Energy Bill Full of Production Incentives Advances in Congress

Apr 18, 2005 -- STATE DEPARTMENT RELEASE/ContentWorks

A bill aimed at increasing domestic production of energy and bringing down energy prices in the United States has been approved by a House of Representatives committee.

The House Energy and Commerce Committee voted April 13 to send the bill to the House floor following approval by three other committees of sections of the bill plus related legislation.

The bill could be considered by the full House as early as the week of April 17, according to news reports.

In an April 14 news release, Representative Joe Barton, Republican chairman of the Energy Committee, said, "This bill will increase our domestic energy supply, promote conservation and reduce prices for consumers."

In order to become law, a bill must be passed by both by the House of Representatives and the Senate and by signed by the president.

Democrats and environmental groups criticized the Energy Committee bill as a gift to big energy businesses that would harm the environment without doing much to lower energy prices.

The measure would provide tax incentives worth $8 billion to domestic producers of fuels such as oil, natural gas and coal as well as electricity derived from nuclear power. However, it would offer relatively little for conservation and generation of renewable energy.

The legislation also calls for more federal power over states and the relaxation of federal regulations to facilitate construction of liquefied natural gas terminals and nuclear power plants and to boost the capacity and reliability of the country's electricity transmission grid. In addition, it would authorize expansion of the U.S. Strategic Petroleum Reserve.

The Bush administration has long sought an energy bill that would promote conservation and efficiency, increase domestic production, diversify U.S. energy supply and modernize energy infrastructure.

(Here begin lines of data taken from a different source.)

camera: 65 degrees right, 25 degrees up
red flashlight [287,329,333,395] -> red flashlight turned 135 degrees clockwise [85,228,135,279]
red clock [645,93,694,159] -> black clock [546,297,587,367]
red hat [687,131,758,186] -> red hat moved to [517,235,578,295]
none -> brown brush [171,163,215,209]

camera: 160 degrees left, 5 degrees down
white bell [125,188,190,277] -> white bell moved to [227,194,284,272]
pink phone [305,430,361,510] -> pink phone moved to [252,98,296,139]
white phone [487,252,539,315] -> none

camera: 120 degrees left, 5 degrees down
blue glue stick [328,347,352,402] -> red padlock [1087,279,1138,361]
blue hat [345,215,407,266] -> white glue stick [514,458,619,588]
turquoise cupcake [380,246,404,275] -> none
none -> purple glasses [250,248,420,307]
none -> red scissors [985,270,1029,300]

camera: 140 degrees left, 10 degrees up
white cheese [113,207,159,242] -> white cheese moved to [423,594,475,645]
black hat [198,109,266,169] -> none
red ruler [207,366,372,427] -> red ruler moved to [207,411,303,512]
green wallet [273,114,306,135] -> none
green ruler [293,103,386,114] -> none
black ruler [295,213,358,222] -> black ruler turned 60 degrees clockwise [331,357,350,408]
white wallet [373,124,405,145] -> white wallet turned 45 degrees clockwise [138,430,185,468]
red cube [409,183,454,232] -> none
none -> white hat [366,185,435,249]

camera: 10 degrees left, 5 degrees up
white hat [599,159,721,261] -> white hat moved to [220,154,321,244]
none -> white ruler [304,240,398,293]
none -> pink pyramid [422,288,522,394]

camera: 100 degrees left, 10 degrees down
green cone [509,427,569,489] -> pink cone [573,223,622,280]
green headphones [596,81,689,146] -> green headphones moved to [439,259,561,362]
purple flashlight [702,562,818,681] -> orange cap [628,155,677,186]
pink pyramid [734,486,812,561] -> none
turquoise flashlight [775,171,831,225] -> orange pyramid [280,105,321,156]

Recently, the president said that energy legislation is one of his top priorities for the second term.

In his budget request for the fiscal year that begins October 1, Bush has asked for a smaller package of tax incentives than the one included in the Energy Committee bill; the president's plan would have directed those incentive, to a larger degree, to producers of renewable energy.

The bill destined for House action is less costly but otherwise similar to the $30 billion energy bill considered by Congress in 2003 after an arduous legislative process. The previous measure failed to pass because of opposition by Democrats and some Republicans in the Senate to its most controversial provisions.

Those provisions are again likely to be the main points of contention in House-Senate negotiations on a final bill if both chambers pass their respective versions of the legislation.

Barton vowed to prevail over expected opposition to a provision that would give liability protection to producers of a gasoline additive called methyl tertiary butyl ether (MTBE).

A few states that brought lawsuits against producers of the additive claim that it contaminates drinking water when it leaks from underground tanks.

Another provision would allow drilling for oil in the Arctic National Wildlife Refuge (ANWAR) in Alaska. Democrats, who have long opposed it, said that oil development would spoil one of the most pristine areas in the world.

But Republican proponents of drilling said that tapping oil resources in the refuge is essential to making the U.S. economy less dependent on oil imports and that oil exploration there could be done without harming wildlife.

Republicans' attempts during Bush's first term to open ANWAR for drilling failed due to Democrats' resistance in the Senate. However, with Republicans holding a wider majority in the chamber and growing concerns about rising gasoline prices, the prospects for allowing oil exploration in the refuge are viewed as stronger.

House Democrats' efforts to direct the bill more toward energy conservation largely failed. Most amendments to that effect, including one calling for more stringent fuel-efficiency standards, were defeated. One of the approved measures would stop deliveries of crude oil to the Strategic Petroleum Reserve until fuel prices fall below a certain level; another would encourage more fuel-efficient aircraft.

The Senate, which has not taken up an energy bill yet, appears to be moving toward bipartisan energy legislation.

"I don't know if there's anything that we're working on that we think cannot be worked out," Alex Flint, majority staff director for the Senate Energy Committee, said at an April 14 press briefing.

The Republican chairman of the committee, Senator Pete Domenici, said he is planning to take up energy legislation later this spring.

(The Washington File is a product of the Bureau of International Information Programs, U.S. Department of State.)